В 1851 г. Земпер создал новую экспозицию Южно-Кенсингтон­ского музея (ныне – Музей Виктории и Альберта, Лондон). Кроме Галереи национального искусства здесь находилась обширная коллекция художественно-промышленных изделий разных стран. При музее работала Школа промышленного искусства (ныне – Королевский колледж искусств), в которую Земпер был приглашен в 1852 г. в качестве профессора кафедры металлотехники. Разработанные Земпером принципы экспонирования предметов прикладного искусства и ремесла легли в основу проектирования экспозиций во многих других музеях, в частности в Венском музее прикладного искусства, а Южно-Кенсигтонский музейно-педагогиче­ский комплекс в целом послужил образцом для аналогичных центров, создававшихся в европейских странах.

Земпер по праву считается одним из пионеров дизайна. Он одним из первых сформулировал в середине девятнадцатого века положение о связи эстетики и техники. Его теоретические труды, во многом опередившие свое время, послужили основой для формирования в проектной идеологии концепции рационализма, сыграли большую роль в развитии промышленной культуры в Германии, Англии и других европейских странах, оказали влияние на становление педагогических концепций дизайна той эпохи.

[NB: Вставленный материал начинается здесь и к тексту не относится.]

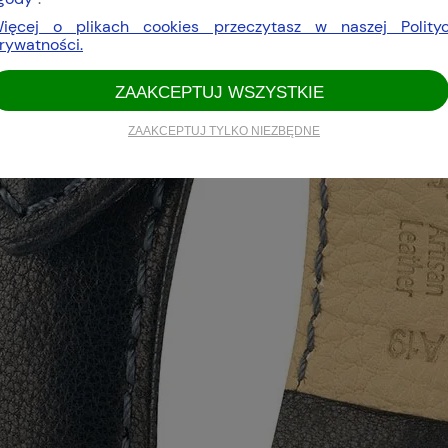
ięcej o plikach cookies przeczytasz w naszej Polity
rywatności.
ZAAKCEPTUJ WSZYSTKIE
ZAAKCEPTUJ TYLKO NIEZBĘDNE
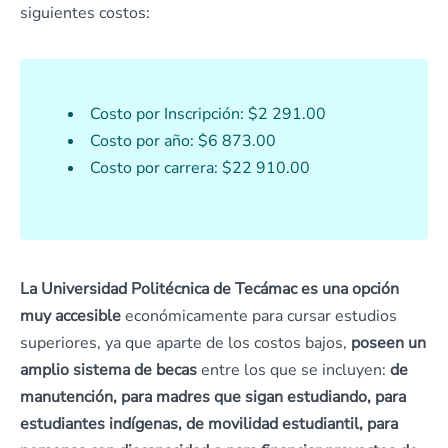
siguientes costos:
Costo por Inscripción: $2 291.00
Costo por año: $6 873.00
Costo por carrera: $22 910.00
La Universidad Politécnica de Tecámac es una opción
muy accesible
económicamente para cursar estudios
superiores, ya que aparte de los costos bajos,
poseen un
amplio sistema de becas
entre los que se incluyen:
de
manutención, para madres que sigan estudiando, para
estudiantes indígenas, de movilidad estudiantil, para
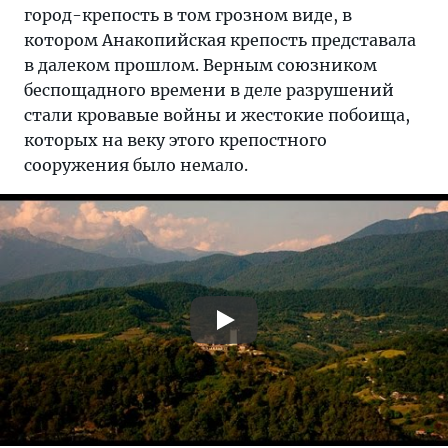
город-крепость в том грозном виде, в
котором Анакопийская крепость представала
в далеком прошлом. Верным союзником
беспощадного времени в деле разрушений
стали кровавые войны и жестокие побоища,
которых на веку этого крепостного
сооружения было немало.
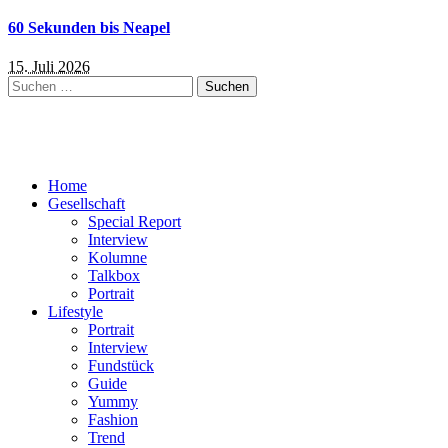
60 Sekunden bis Neapel
15. Juli 2026
Suchen
nach:
Home
Gesellschaft
Special Report
Interview
Kolumne
Talkbox
Portrait
Lifestyle
Portrait
Interview
Fundstück
Guide
Yummy
Fashion
Trend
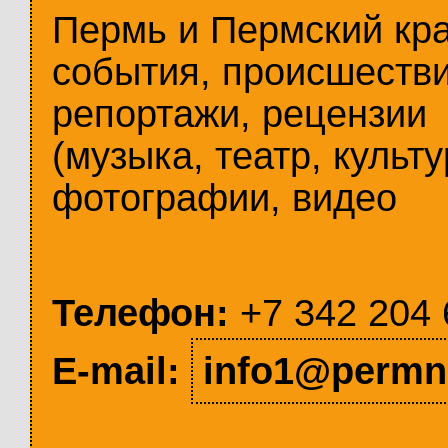
Пермь и Пермский кр
события, происшестви
репортажи, рецензии
(музыка, театр, культу
фотографии, видео
Телефон:
+7 342 204 
E-mail:
info1@permn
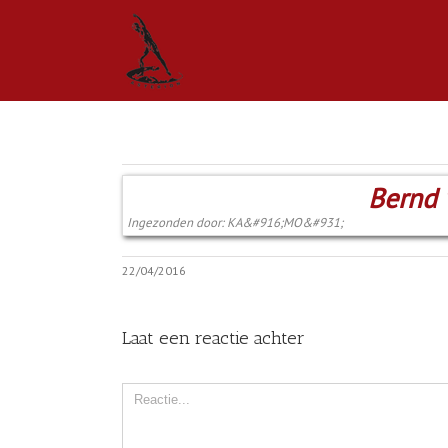
Bernd 
Ingezonden door: KA&#916;MO&#931;
22/04/2016
Laat een reactie achter
Comment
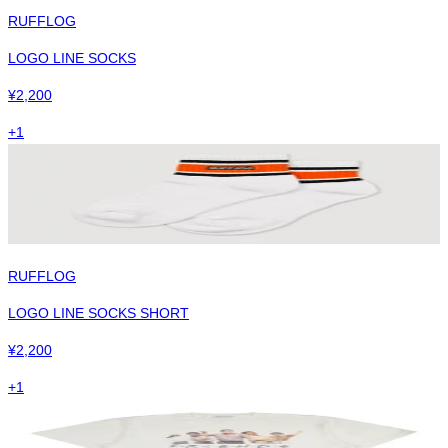
RUFFLOG
LOGO LINE SOCKS
¥
2,200
+
1
RUFFLOG
LOGO LINE SOCKS SHORT
¥
2,200
+
1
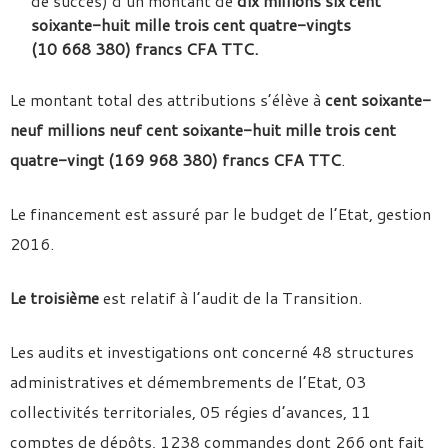
de succès) d’un montant de
dix millions six cent
soixante-huit mille trois cent quatre-vingts
(10 668 380) francs CFA TTC.
Le montant total des attributions s’élève à
cent soixante-
neuf millions neuf cent soixante-huit mille trois cent
quatre-vingt (169 968 380) francs CFA TTC
.
Le financement est assuré par le budget de l’Etat, gestion
2016.
Le troisième
est relatif à l’audit de la Transition.
Les audits et investigations ont concerné 48 structures
administratives et démembrements de l’Etat, 03
collectivités territoriales, 05 régies d’avances, 11
comptes de dépôts, 1238 commandes dont 266 ont fait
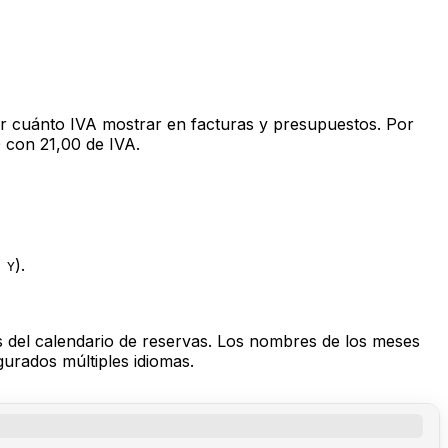
ar cuánto IVA mostrar en facturas y presupuestos. Por
0 con 21,00 de IVA.
).
 Y
as del calendario de reservas. Los nombres de los meses
urados múltiples idiomas.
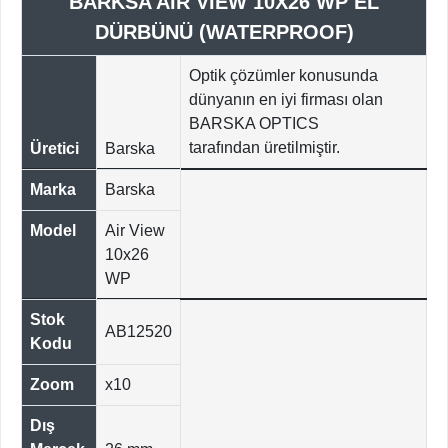
BARKSA AIR VIEW 10X26 WP EL
DÜRBÜNÜ (WATERPROOF)
Optik çözümler konusunda
dünyanın en iyi firması olan
BARSKA OPTICS
tarafından üretilmiştir.
Üretici
Barska
Marka
Barska
Model
Air View
10x26
WP
Stok
AB12520
Kodu
Zoom
x10
Dış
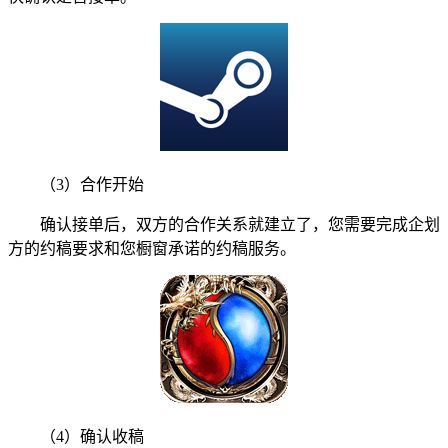
（3）合作开始
确认接单后，双方的合作关系就建立了，您需要完成企划
方的约稿要求和您橱窗承诺的约稿服务。
（4）确认收稿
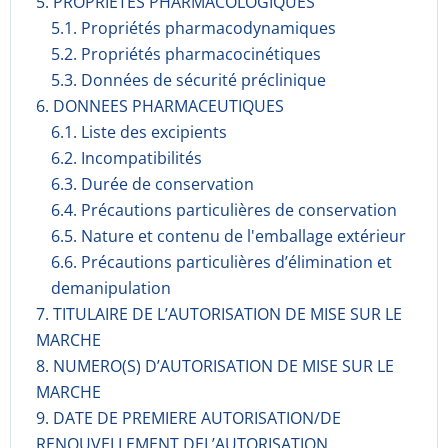
5. PROPRIETES PHARMACOLOGIQUES
5.1. Propriétés pharmacodynami­ques
5.2. Propriétés pharmacocinéti­ques
5.3. Données de sécurité préclinique
6. DONNEES PHARMACEUTIQUES
6.1. Liste des excipients
6.2. Incompati­bilités
6.3. Durée de conservation
6.4. Précautions particulières de conservation
6.5. Nature et contenu de l'emballage extérieur
6.6. Précautions particulières d’élimination et
demanipulation
7. TITULAIRE DE L’AUTORISATION DE MISE SUR LE
MARCHE
8. NUMERO(S) D’AUTORISATION DE MISE SUR LE
MARCHE
9. DATE DE PREMIERE AUTORISATION/DE
RENOUVELLEMENT DEL’AUTORISATION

Венская Академия художеств, со своей стороны, не устранилась от обсуждения актуальных проблем. В ней неоспоримым авторитетом пользовался руководитель архитектурного отделения профессор Отто Вагнер. Его творчество, охватившее пять десятилетий, развивалось по восходящей линии профессиональных достижений и общественного признания и достигло своей кульминации в середине 90-х гг. прошлого века, найдя прямое продолжение в творчестве следующего поколения архитекторов и дизайнеров.

Вагнер последовательно изживал в своей практике традиции исторической стилизации, был в числе первых борцов за новое искусство (“Времени – свое искусство, искусству – своя свобода”, – напишет над входом в здание Венского Сецессиона его ближайший ученик Й. Ольбрих) и тех, кто возглавил движение за современную архитектуру. В борьбе за обновление архитектуры у венских художников был конкретный противник, олицетворенный архитектурой Рингштрассе, бульварного кольца, опоясывающего центр города. Стремление радикально изменить вкусы распространялось и на дизайн: “Было бы нелепо, если бы люди в теннисных или велосипедных костюмах, в военной форме или в клетчатых брюках жили бы в интерьерах, обставленных в стилях прошлых веков” (Ваг­нер). В 1894 г. он стал писать небольшую книгу для своих студентов “Современная архитектура”. Вскоре она стала “евангелием” нового движения. В ней Вагнер заявляет, что “исходную точку нашего художественного творчества следует искать в современной жизни”. Он утверждает, что новые принципы строительного проектирования и новые материалы, используемые в строительстве, – это не случайные, ничем не связанные факты, что они должны привести к рождению новых форм, соответствующих потребностям современных людей”, он настаивал на целесообразности и полезности архитектуры: “здание должно полностью соответствовать своему назначению,” “бесполезное не может быть красивым” – и своим девизом выбрал слова: “Необходимость – единственная госпожа искусства”.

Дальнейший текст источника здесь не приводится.